E’ sufficiente osservare che risulta maturata la prescrizione per la mensilità più recente (ottobre 2016) il 16.8.2024 (tenuto conto che il reato si consuma il giorno sedici del mese successivo a quello cui si riferiscono i contributi, del periodo di sospensione di tre mesi di cui all’art. 2, comma 1 quater del d.l. n. 463/1983 e del termine massimo di prescrizione di anni sette e mesi sei).
Per procedere all’applicazione dell’art. 129 cod. proc. pen., comma 1, peraltro, deve considerarsi l’insegnamento della consolidata giurisprudenza di questa Suprema Corte per cui può condurre alla dichiarazione di prescrizione, anche d’ufficio ai sensi dell’art. 609, comma 2, cod. proc. pen, solo il ricorso idoneo a instaurare un valido rapporto di impugnazione, vale a dire non affetto da inammissibilità (Sez. U n. 21 del 11 novembre 1994, dep.11 febbraio 1995, COGNOME; Sez. U n. 11493 del 3 novembre 1998, COGNOME; Sez. U n. 23428 del 22 giugno 2005, COGNOME; Sez U n. 12602 del 17.12.2015, dep. 25.3.2016, COGNOME).

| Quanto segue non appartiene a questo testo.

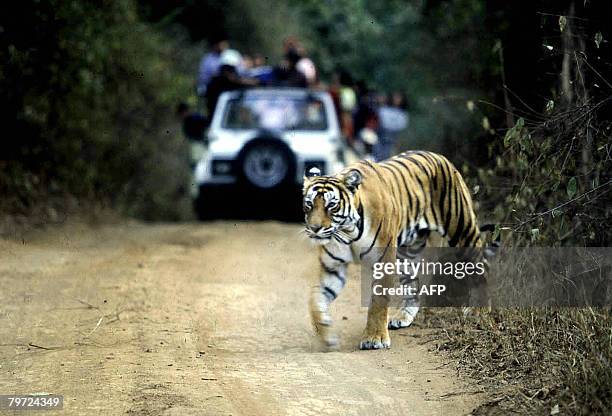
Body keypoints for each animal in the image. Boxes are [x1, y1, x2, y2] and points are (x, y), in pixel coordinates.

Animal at [302, 151, 498, 350]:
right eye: (309, 204)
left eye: (331, 205)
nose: (314, 228)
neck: (347, 231)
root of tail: (440, 157)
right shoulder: (333, 268)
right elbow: (315, 299)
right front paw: (327, 336)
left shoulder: (383, 261)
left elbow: (378, 301)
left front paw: (374, 338)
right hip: (406, 255)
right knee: (413, 285)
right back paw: (403, 317)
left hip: (462, 230)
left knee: (482, 266)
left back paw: (479, 310)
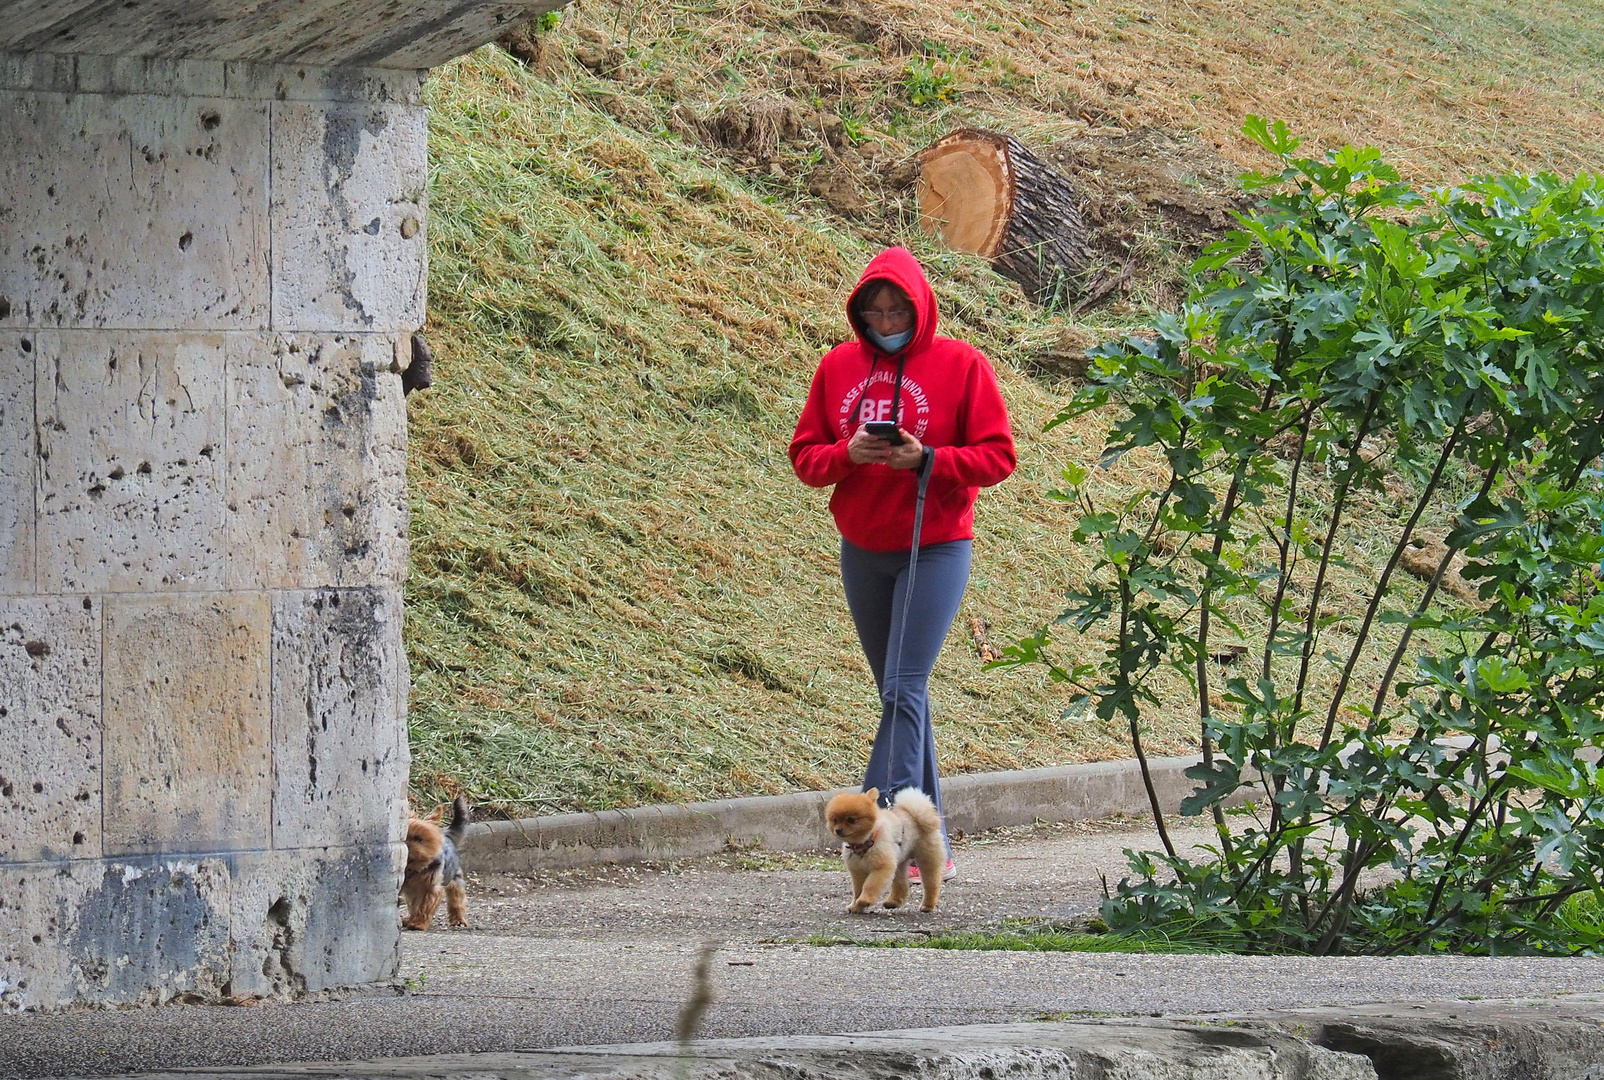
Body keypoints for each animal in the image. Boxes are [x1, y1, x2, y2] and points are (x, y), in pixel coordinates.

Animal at [401, 792, 468, 924]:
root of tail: (447, 836)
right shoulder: (409, 889)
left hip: (455, 878)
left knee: (456, 899)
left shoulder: (430, 888)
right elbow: (414, 905)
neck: (416, 869)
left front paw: (418, 924)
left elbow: (425, 905)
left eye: (418, 839)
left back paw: (458, 919)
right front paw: (412, 920)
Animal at [821, 783, 943, 911]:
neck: (864, 843)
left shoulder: (881, 868)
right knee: (901, 883)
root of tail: (916, 815)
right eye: (835, 820)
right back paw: (893, 901)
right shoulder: (858, 871)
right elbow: (857, 890)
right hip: (898, 862)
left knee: (931, 883)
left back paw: (927, 905)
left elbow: (870, 885)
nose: (838, 830)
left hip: (926, 858)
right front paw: (856, 906)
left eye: (851, 820)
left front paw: (864, 900)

Per quanto appena osservato in ordine alla maturazione della prescrizione, allora, deve darsi atto che il motivo di ricorso non risulta manifestamente infondato.
Nonostante specifico motivo di appello, con il quale il COGNOME deduceva che la società della quale era legale rappresentante versava in crisi di liquidità, non riferibile al predetto, e che egli aveva fronteggiato tale crisi attraverso idonee misure come da documentazione allegata all’atto di appello, la Corte di appello rimaneva silente su tale questione.

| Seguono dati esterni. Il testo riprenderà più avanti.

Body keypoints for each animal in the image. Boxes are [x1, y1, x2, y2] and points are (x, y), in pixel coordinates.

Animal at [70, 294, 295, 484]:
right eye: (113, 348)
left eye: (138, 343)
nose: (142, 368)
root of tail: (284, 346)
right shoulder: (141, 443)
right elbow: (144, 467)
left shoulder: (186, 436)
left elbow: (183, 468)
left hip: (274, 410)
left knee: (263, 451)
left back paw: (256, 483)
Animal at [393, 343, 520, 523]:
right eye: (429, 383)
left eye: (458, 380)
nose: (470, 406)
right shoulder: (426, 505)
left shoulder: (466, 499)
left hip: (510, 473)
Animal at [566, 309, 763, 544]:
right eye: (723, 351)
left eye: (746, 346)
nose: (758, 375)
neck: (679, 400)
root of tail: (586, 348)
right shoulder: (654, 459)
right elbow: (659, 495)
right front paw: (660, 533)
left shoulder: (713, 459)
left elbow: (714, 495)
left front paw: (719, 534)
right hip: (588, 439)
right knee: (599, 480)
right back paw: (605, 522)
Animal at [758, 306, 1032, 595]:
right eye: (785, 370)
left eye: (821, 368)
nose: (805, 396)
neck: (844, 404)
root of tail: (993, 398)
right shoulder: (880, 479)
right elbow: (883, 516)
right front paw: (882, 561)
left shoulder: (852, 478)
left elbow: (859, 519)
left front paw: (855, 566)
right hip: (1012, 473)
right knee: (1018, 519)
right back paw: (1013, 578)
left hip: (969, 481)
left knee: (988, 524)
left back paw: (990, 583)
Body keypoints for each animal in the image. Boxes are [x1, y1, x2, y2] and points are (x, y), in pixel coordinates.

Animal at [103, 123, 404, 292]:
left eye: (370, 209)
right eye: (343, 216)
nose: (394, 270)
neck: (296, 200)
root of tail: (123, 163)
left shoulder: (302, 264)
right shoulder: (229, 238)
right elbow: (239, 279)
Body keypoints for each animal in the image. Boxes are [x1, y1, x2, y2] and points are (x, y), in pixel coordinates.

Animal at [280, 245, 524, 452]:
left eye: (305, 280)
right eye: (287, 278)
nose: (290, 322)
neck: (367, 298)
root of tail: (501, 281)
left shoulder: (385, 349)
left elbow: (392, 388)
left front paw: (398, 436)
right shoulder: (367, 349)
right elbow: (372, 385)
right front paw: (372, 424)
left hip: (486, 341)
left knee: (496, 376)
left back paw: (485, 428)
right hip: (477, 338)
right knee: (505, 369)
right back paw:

Il Giudice di appello, nella ipotesi in cui l’imputato, con precise considerazioni, svolga specifiche censure su uno o più punti della pronuncia di primo grado, non può limitarsi a richiamarla, ma deve rispondere alle singole doglianze prospettate. In caso contrario, viene meno la funzione del doppio grado di giurisdizione ed è privo di ogni concreto contenuto il secondo controllo giurisdizionale (cfr. Sez.3, n.24252 del 13/05/2010, Rv.247287).

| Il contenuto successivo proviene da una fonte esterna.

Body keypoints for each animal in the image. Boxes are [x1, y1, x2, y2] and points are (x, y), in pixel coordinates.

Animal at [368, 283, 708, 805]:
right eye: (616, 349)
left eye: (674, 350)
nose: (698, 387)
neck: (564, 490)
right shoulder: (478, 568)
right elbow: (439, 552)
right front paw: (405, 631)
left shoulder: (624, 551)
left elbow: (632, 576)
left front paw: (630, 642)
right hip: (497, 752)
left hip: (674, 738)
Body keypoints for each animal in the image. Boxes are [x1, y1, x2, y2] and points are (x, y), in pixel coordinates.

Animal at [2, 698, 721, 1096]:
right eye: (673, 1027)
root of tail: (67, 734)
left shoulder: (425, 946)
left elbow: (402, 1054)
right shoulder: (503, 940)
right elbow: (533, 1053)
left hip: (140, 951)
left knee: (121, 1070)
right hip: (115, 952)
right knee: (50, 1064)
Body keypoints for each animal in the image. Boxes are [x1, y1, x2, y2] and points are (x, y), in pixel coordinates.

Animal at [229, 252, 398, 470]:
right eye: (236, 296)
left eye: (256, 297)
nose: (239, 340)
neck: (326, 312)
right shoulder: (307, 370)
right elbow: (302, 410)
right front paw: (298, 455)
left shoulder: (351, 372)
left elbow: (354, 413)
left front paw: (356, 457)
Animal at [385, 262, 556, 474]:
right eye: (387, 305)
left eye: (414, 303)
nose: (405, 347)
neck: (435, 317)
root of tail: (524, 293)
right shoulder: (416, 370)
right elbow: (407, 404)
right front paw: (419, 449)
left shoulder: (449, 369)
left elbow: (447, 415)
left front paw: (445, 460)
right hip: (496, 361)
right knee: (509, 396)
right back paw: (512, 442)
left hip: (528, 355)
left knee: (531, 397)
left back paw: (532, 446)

3.La non manifesta infondatezza della doglianza del ricorrente conduce, quindi, essendosi instaurato validamente il presente grado giurisdizionale, e non emergendo dal testo del provvedimento impugnato elementi che possano giustificare l’applicazione dell’art. 129, comma 2, cod. proc. pen. (cfr Sez.6,n.48461 del 28/11/2013,Rv.258169; Sez.6,n.27944 del 12/06/2008, Rv.240955), alla dichiarazione, ex art. 129 comma 1, cod. proc. pen., della estinzione del reato contestato per maturata prescrizione, con conseguente annullamento senza rinvio della sentenza impugnata.
P.Q.M.
Annulla senza rinvio la sentenza impugnata perché i residui reati sono estinti per prescrizione.